#### Given passage ####

Monday, July 18, 2011

Rejection

     This past week was spent at church camp with an amazing group of teens and an awe inspiring Clear Camp staff who were on fire for the Lord.  Wow, to have that drive, that motivation, that energy for the Lord all of the time.  It was a hot, tiring, draining (emotionally and physically), exhausting, spiritually uplifting, spiritually challenging, motivating, all out frenzy of praise and worship for the one true God.
     Bible study and Worship services were offered twice a day.  It would be amazing if we could do this everyday and not have to worry about working.  But just spend our time learning and loving the Lord more than we already do.  Learning about the barriers that we still have in our own journey with the Lord.  The bible studies were designed for each age group as well as for the adults.  And if I haven't said it, they have an amazing staff from top to bottom.
     One of the lessons taught, and seemingly the most moving for the entire group, was a lesson taught on rejection.  We discussed wounds and scars in the spiritual sense.  It was discussed how wound's are sores not yet healed and how some of us choose not to allow our wound to heal because we like the attention.  That hit a nerve for me because I could imagine some I know like this.  There would be some who would say that I fit into this category, and maybe they would be right.  Some wounds just aren't that easy to be healed.  Unfortunately, there are wounds we have had almost our entire lives never having the guidance or the knowledge to understand how to be healed from these wounds. Once healed from these wounds, we will have scars.  Scars are wounds that have been tended to by God and no longer hurt.
    The most devastating rejection that one will endure is the rejection of a parent.  The rejection of parents will devastate you the rest of your life.  Sadly, unless that parent gets right with the Lord and reaches out to the child, the wound will most likely continue.  You see, it's not the child's responsibility to mend the relationship, but it is the parent’s responsibility.  I gave up on my Father ever having anything to do with me years ago.  That rejection was not felt once, but twice—once  as a child, and again as an adult.  Regardless of the age, the pain still cuts deep.
     Unfortunately, any time we choose to love, we undoubtedly risk the possibility of being rejected.  This rejection can be from family, friends, co-workers, or significant others.  Some of us have dealt with rejection our entire lives and we tend to guard ourselves, bailing before we can be hurt. I'm guilty; I've been in this position more times than I can count. It's like we try to fill a vacancy with unchecked fear inviting all kinds of sin into our lives to fill that vacancy.  Some of us choose to fill that vacancy with promiscuity, thinking eventually someone will love us for all of the wrong reasons. Others choose alcohol and drugs to numb the pain.  I'm fortunate that I chose the lessor of these evils with the drinking as a way of numbing my pain, feeling as though somehow I could lose the rejection in a bottle of tequila.  How many years wasted did I have?  Who knows?  It's too many to count.

#### Data records ####

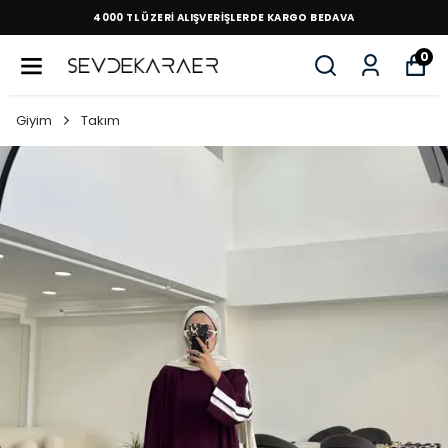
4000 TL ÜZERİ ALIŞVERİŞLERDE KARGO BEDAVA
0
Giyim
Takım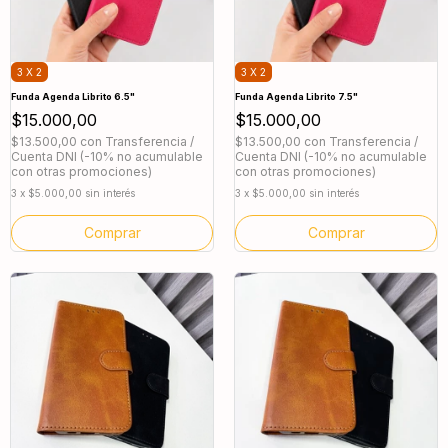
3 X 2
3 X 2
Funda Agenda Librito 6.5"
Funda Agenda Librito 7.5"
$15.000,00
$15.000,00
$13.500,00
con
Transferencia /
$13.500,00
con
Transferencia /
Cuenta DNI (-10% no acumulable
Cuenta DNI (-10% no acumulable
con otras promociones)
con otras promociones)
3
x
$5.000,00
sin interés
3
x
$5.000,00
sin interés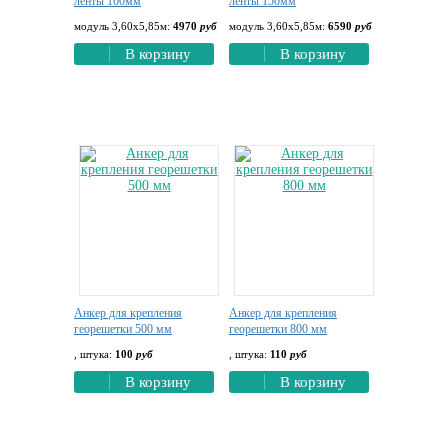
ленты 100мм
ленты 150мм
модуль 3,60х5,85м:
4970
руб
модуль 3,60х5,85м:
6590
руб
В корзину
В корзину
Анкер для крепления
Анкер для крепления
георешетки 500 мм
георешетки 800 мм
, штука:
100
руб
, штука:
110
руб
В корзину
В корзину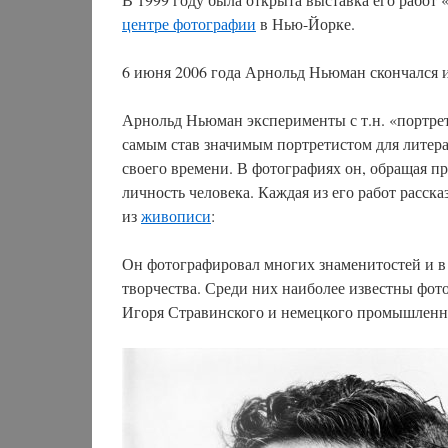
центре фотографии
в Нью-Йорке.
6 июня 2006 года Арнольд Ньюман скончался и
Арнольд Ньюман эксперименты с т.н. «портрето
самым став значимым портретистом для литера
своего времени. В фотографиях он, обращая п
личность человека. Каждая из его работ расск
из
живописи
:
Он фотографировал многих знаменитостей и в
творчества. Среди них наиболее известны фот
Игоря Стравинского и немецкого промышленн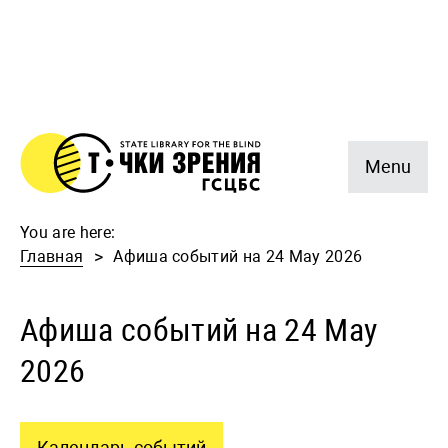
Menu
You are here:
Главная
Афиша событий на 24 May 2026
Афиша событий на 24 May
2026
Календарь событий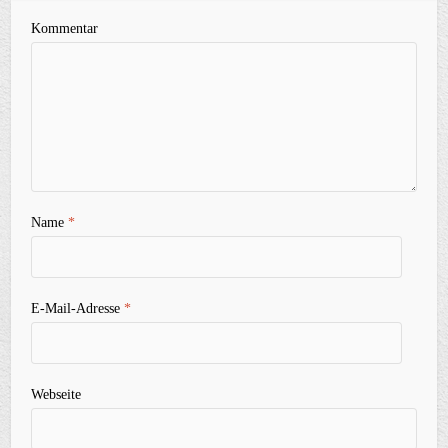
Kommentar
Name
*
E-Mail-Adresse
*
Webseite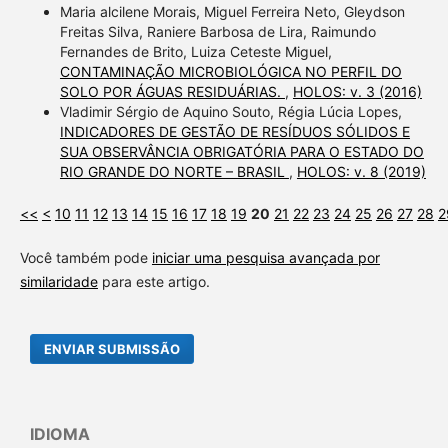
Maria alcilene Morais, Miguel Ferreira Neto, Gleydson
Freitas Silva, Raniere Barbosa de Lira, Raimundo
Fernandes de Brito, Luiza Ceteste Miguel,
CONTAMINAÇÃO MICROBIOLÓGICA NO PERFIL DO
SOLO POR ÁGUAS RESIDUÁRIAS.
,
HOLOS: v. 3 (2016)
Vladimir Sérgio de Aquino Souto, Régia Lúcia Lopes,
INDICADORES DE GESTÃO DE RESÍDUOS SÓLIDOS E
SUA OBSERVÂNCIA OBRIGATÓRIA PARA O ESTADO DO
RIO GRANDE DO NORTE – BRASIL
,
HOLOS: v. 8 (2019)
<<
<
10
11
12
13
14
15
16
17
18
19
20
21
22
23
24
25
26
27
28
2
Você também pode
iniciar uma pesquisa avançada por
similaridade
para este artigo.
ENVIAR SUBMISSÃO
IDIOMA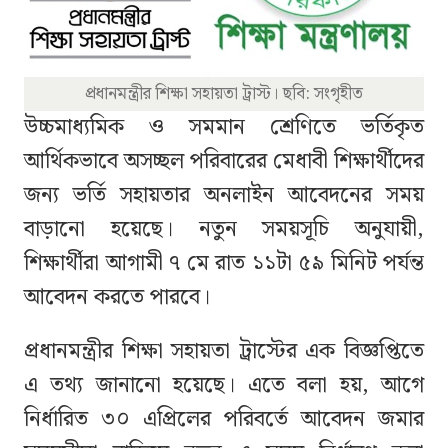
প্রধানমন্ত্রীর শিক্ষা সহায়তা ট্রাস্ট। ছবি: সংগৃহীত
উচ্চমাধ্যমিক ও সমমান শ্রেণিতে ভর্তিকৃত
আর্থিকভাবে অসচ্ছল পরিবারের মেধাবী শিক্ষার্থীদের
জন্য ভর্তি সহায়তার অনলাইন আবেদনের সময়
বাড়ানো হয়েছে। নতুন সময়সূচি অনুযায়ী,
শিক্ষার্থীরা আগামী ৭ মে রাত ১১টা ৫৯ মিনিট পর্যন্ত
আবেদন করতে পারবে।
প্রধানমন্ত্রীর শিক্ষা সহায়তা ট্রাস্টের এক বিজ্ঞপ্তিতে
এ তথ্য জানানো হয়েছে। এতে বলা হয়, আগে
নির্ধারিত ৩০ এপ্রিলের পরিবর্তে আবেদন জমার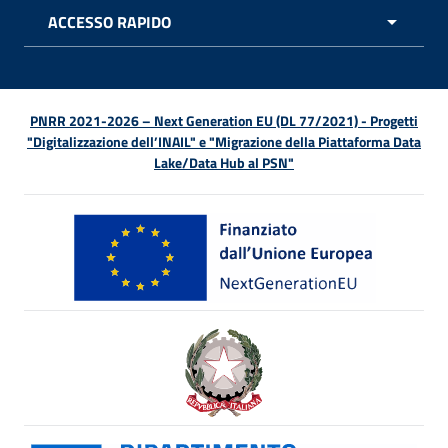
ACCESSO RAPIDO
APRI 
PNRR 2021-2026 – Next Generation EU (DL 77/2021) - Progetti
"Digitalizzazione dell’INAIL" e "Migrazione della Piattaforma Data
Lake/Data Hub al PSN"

####

**Job 1:** Pull from the post about rejection the passage from "The most devastating" up to and including "still cuts deep.".
**Job 2:** According to the post about rejection, how often were Bible study and worship services offered at camp?
Work only from the post about rejection, not the entries.

**Written reply 1:**
The most devastating rejection that one will endure is the rejection of a parent.  The rejection of parents will devastate you the rest of your life.  Sadly, unless that parent gets right with the Lord and reaches out to the child, the wound will most likely continue.  You see, it's not the child's responsibility to mend the relationship, but it is the parent’s responsibility.  I gave up on my Father ever having anything to do with me years ago.  That rejection was not felt once, but twice—once  as a child, and again as an adult.  Regardless of the age, the pain still cuts deep.

**Written reply 2:** Twice a day.